|
|
|
Inicio
|
|
Escrito por Moisés Lameiro
|
|
lunes, 22 de octubre de 2007 |
|
Gracias a nuestra gran Luna, que nos estabiliza, el eje de rotación de la Tierra siempre está inclinado en aproximadamente 23 grados. La inclinación de Marte, sin embargo, puede variar tanto como 10 grados a partir de sus 25 grados actuales. Estos cambios tan acusados causan grandes variaciones en la cantidad de luz del Sol que alcanza diferentes partes de Marte, por lo que inmensas cantidades de hielo se desplazan entre los polos y el resto del planeta cada 120.000 años. Esos tambaleos provocan eras glaciales que son mucho más severas que las desatadas en la Tierra. Un enigma sobre tales eras en Marte podría quedar explicado por una nueva teoría.

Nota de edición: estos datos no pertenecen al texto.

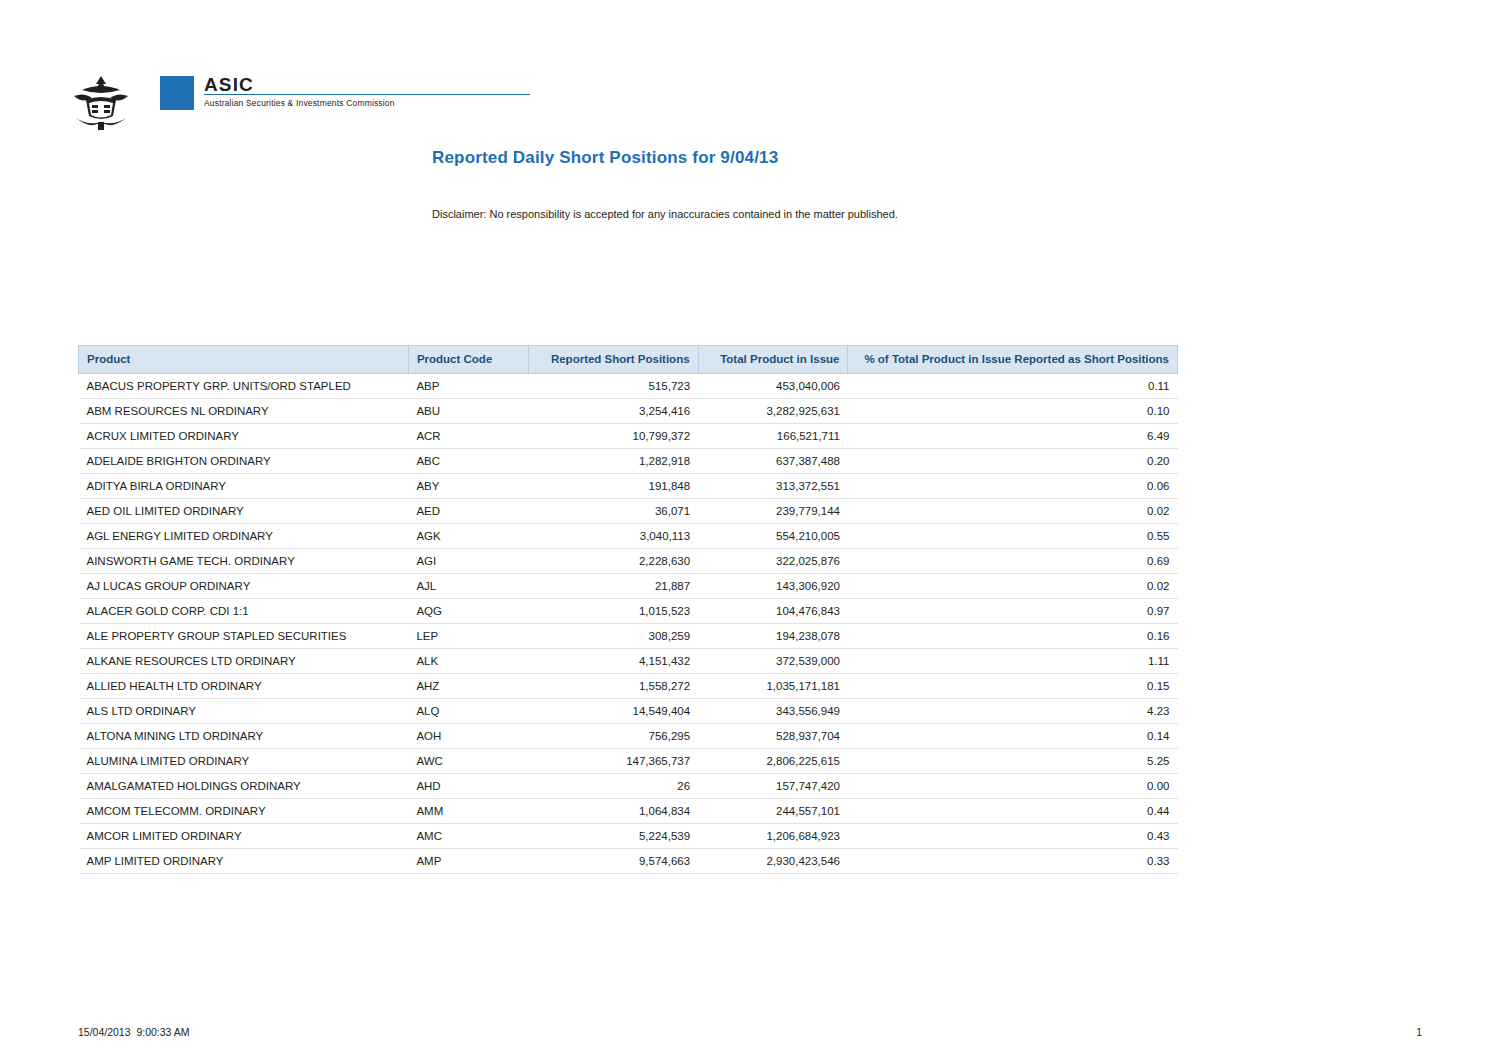ASIC
Australian Securities & Investments Commission
Reported Daily Short Positions for 9/04/13
Disclaimer: No responsibility is accepted for any inaccuracies contained in the matter published.
| Product | Product Code | Reported Short Positions | Total Product in Issue | % of Total Product in Issue Reported as Short Positions |
| --- | --- | --- | --- | --- |
| ABACUS PROPERTY GRP. UNITS/ORD STAPLED | ABP | 515,723 | 453,040,006 | 0.11 |
| ABM RESOURCES NL ORDINARY | ABU | 3,254,416 | 3,282,925,631 | 0.10 |
| ACRUX LIMITED ORDINARY | ACR | 10,799,372 | 166,521,711 | 6.49 |
| ADELAIDE BRIGHTON ORDINARY | ABC | 1,282,918 | 637,387,488 | 0.20 |
| ADITYA BIRLA ORDINARY | ABY | 191,848 | 313,372,551 | 0.06 |
| AED OIL LIMITED ORDINARY | AED | 36,071 | 239,779,144 | 0.02 |
| AGL ENERGY LIMITED ORDINARY | AGK | 3,040,113 | 554,210,005 | 0.55 |
| AINSWORTH GAME TECH. ORDINARY | AGI | 2,228,630 | 322,025,876 | 0.69 |
| AJ LUCAS GROUP ORDINARY | AJL | 21,887 | 143,306,920 | 0.02 |
| ALACER GOLD CORP. CDI 1:1 | AQG | 1,015,523 | 104,476,843 | 0.97 |
| ALE PROPERTY GROUP STAPLED SECURITIES | LEP | 308,259 | 194,238,078 | 0.16 |
| ALKANE RESOURCES LTD ORDINARY | ALK | 4,151,432 | 372,539,000 | 1.11 |
| ALLIED HEALTH LTD ORDINARY | AHZ | 1,558,272 | 1,035,171,181 | 0.15 |
| ALS LTD ORDINARY | ALQ | 14,549,404 | 343,556,949 | 4.23 |
| ALTONA MINING LTD ORDINARY | AOH | 756,295 | 528,937,704 | 0.14 |
| ALUMINA LIMITED ORDINARY | AWC | 147,365,737 | 2,806,225,615 | 5.25 |
| AMALGAMATED HOLDINGS ORDINARY | AHD | 26 | 157,747,420 | 0.00 |
| AMCOM TELECOMM. ORDINARY | AMM | 1,064,834 | 244,557,101 | 0.44 |
| AMCOR LIMITED ORDINARY | AMC | 5,224,539 | 1,206,684,923 | 0.43 |
| AMP LIMITED ORDINARY | AMP | 9,574,663 | 2,930,423,546 | 0.33 |
15/04/2013 9:00:33 AM
1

En el siglo XIX, se descubrió que la Tierra ha experimentado eras glaciales. En los últimos años, sondas espaciales han descubierto que Marte también, y con un enigma que no ha sido fácil de explicar: ha perdurado más hielo lejos de los casquetes polares que lo esperado. Se piensa ahora que lo que queda es una combinación del hielo viejo de la última gran glaciación y el hielo más joven que se formó después por un mecanismo del todo diferente al responsable de la formación de hielo en la Tierra.
La nueva teoría del astrónomo Norbert Schorghofer de la Universidad de Hawai aporta una perspectiva esclarecedora sobre las vicisitudes de las inmensas áreas ricas en hielo, que una vez constituyeron gran parte de la superficie de Marte. Hace alrededor de 4 ó 5 millones de años, los hielos se acumularon por extensas nevadas fuera de los casquetes polares marcianos. La nueva teoría describe lo que le pasó a este hielo cuando el eje de rotación de Marte continuó oscilando.
La temperatura de la superficie y la humedad atmosférica cambiaron debido a la variación en la incidencia de la luz solar. Cuando el clima se volvió seco, los hielos retrocedieron a una mayor profundidad o desaparecieron por completo excepto en las latitudes más altas. El polvo contenido en el hielo en retirada acabó cubriendo al hielo restante, haciendo que éste ya no resultase visible en la superficie.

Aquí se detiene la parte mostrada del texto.